Theodore Chao: What I found is that many of the narratives that we have, particularly the math problems that that our students see again and again and again in the curriculum, are oftentimes imaginary problems that exist within a very specific white middle class setting.
Robin: The number of parking spaces at the shopping mall. The distance between airport terminals. The angle of a bank shot striking the eight ball. All those white, middle class norms that work their way into curriculum.
Robin Chenoweth: Chao’s study will put his film degree to work by using digital storytelling to make mathematics relevant to all kids. It stems from an observation he had at IS 318 in Brooklyn.
Theodore Chao: And I found that, my students would create problems based on their own worlds. They were so much more rich and so much more real. And it positioned that they themselves and their family members had deep mathematical knowledge. So my hope is grant is to be able to create some mechanism that children can create videos can create visual narrative stories of the rich mathematics that they encounter in their lives, in their communities and ways in which these stories can then be used by teachers to then have mathematical conversations in the classroom, and then everyone engages in problem solving.
Robin Chenoweth: He piloted the idea with a group of fourth graders. One student created a short video of her mother and aunts, bumping around their small kitchen to cook Sunday dinner for their combined families.
Theodore Chao: How they managed to cook seven dishes to all come out, hot and ready at the exact same time so that Dinner is ready to ea. The video is short but she just showed like the shorthand vernacular that the aunts and the mother are so used to, ‘Get the water boiling,’ Okay moving this you know and moving the greens from here to here? Yes. Okay is the oven ready? Once you know when we're going to preheat the oven? And there was so much intricate mathematics involved. Right? Oh, how many people are we going to have? Oh, you know, normally I make enough for four people but tonight we got 16 people so let me multiply this recipe by four times. And it's all flowing naturally in the kitchen. And the fourth grader’s there and documents a lot of it. She’s just videotaping the laughter, fun, and a lot of mathematical talk happening.

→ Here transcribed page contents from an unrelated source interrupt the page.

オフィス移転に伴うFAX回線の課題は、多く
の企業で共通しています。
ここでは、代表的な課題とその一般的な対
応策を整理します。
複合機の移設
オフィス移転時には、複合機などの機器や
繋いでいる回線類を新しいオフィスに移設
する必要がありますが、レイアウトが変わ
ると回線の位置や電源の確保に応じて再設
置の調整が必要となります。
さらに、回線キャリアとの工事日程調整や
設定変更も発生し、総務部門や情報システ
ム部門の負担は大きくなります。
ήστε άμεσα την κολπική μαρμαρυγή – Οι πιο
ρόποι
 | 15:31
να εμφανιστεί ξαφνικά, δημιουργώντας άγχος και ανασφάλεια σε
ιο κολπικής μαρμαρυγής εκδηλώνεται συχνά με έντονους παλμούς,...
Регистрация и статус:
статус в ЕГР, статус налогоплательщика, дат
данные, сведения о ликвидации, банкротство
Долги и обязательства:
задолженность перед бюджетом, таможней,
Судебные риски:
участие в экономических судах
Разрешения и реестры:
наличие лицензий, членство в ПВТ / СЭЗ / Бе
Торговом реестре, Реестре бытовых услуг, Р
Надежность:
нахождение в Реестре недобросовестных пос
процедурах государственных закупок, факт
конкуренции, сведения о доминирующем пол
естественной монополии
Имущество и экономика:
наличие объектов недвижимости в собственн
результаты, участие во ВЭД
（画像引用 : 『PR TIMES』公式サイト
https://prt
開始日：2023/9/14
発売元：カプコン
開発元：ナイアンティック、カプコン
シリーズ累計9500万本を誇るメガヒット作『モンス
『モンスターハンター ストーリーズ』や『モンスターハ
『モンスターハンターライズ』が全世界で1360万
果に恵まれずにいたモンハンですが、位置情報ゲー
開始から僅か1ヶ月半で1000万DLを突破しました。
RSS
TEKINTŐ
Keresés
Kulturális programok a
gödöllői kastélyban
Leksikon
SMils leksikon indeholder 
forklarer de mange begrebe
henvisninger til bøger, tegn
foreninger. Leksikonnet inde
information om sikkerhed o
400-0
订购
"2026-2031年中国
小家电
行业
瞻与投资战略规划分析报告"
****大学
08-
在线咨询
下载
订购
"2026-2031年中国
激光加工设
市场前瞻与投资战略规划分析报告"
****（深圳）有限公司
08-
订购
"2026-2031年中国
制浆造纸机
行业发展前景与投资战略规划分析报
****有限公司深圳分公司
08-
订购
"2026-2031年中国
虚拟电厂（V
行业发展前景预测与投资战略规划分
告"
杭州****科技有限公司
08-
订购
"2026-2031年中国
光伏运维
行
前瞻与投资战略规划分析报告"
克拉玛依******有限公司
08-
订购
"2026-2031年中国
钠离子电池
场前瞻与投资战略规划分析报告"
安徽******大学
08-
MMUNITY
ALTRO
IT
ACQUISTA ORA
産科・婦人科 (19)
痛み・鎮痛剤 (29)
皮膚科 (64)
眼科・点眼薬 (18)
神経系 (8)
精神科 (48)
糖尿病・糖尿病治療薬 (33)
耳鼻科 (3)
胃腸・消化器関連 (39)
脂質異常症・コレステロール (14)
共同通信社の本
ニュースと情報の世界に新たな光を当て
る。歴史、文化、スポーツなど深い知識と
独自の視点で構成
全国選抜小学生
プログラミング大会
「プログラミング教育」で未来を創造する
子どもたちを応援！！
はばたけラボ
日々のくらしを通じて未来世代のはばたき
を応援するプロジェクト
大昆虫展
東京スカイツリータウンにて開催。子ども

Theodore Chao: It was fascinating because, here was a little girl of color and her family, all presenting as mathematical people doing a really intricate math problem of figuring out how to cook all this food at the same time. And then doing it with a lot of confidence and a lot of joy and a lot of fun.
Robin Chenoweth: Chao premiered the video to the students and their families at a gathering. Afterward one student said to the little girl who created the video, ‘I never saw your mom as a mathematician.’ It was a full-circle moment for Chao.

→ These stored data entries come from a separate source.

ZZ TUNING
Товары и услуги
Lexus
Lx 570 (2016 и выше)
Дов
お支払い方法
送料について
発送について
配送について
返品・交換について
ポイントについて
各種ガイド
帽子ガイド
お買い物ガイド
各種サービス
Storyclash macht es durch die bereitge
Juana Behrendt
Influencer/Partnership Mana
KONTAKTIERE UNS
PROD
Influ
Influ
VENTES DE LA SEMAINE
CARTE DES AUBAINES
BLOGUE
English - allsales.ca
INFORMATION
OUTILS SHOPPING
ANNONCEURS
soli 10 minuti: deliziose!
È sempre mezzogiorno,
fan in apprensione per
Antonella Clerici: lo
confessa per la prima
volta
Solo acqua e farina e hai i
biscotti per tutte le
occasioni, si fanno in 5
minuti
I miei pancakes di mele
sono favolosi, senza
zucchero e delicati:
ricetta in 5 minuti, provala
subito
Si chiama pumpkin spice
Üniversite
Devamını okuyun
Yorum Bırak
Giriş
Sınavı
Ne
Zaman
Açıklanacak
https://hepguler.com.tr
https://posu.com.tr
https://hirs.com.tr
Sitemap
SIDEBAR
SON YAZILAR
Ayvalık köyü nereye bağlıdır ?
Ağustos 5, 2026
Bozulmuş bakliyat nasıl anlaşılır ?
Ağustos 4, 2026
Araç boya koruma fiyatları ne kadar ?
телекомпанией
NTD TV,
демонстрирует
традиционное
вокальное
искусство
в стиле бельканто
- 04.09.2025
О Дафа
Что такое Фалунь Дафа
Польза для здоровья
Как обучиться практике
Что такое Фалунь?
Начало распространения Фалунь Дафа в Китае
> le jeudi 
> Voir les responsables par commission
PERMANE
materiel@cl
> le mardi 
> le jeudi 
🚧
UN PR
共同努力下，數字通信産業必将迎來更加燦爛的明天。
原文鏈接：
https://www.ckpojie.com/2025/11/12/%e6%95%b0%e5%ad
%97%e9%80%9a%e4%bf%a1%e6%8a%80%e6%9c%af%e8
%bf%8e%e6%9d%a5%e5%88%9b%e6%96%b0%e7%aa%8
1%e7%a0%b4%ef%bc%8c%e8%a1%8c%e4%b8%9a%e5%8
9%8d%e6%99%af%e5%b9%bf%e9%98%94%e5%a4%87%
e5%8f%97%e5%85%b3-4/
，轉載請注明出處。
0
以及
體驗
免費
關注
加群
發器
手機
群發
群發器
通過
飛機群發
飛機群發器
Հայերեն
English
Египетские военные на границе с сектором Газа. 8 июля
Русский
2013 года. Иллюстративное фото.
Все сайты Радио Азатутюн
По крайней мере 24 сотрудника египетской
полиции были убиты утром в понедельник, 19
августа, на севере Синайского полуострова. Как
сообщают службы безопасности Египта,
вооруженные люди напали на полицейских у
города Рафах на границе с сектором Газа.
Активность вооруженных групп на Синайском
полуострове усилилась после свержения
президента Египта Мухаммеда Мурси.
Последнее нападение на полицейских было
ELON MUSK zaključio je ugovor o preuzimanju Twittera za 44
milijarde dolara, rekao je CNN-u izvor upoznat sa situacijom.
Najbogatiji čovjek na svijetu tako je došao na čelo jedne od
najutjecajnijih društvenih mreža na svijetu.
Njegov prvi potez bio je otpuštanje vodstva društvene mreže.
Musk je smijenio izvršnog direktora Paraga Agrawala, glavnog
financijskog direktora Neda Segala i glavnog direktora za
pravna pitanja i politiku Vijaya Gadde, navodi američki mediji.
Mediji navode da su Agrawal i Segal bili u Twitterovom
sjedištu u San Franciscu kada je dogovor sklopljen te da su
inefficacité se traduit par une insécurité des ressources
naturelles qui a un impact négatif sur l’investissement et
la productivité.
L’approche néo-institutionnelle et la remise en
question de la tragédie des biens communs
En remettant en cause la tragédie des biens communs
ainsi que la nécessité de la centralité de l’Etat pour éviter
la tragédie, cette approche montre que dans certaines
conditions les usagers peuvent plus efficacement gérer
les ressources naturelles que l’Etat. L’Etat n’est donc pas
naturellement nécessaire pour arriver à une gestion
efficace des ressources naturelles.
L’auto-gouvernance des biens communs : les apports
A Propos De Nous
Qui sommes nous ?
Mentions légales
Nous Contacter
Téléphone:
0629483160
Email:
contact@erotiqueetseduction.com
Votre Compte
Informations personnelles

Theodore Chao: Here it is, right? The representation matters. This child and these children in the classroom, seeing each other, not just seeing a mathematician or a math teacher as someone who stereotypically is a white or an Asian male, not seeing a teacher as having mathematical knowledge, but seeing that mathematical knowledge exists within the people like them, the role models they have in their communities, the people in their families. And then seeing the rich mathematics that happens in an everyday occurrence in household.
Robin Chenoweth: Which in some ways rights the wrong of Chao’s teachers singling him out and pointing him to mathematics as a child. It corrects the stereotyping. We are all mathematicians. The Black fourth grader and her aunts. The landlord’s son who needed to better relate to the algebra. And the Chinese American professor, who, but for losing his job, almost missed out on helping people see how relatable and fun math can be, if only they are properly introduced to it.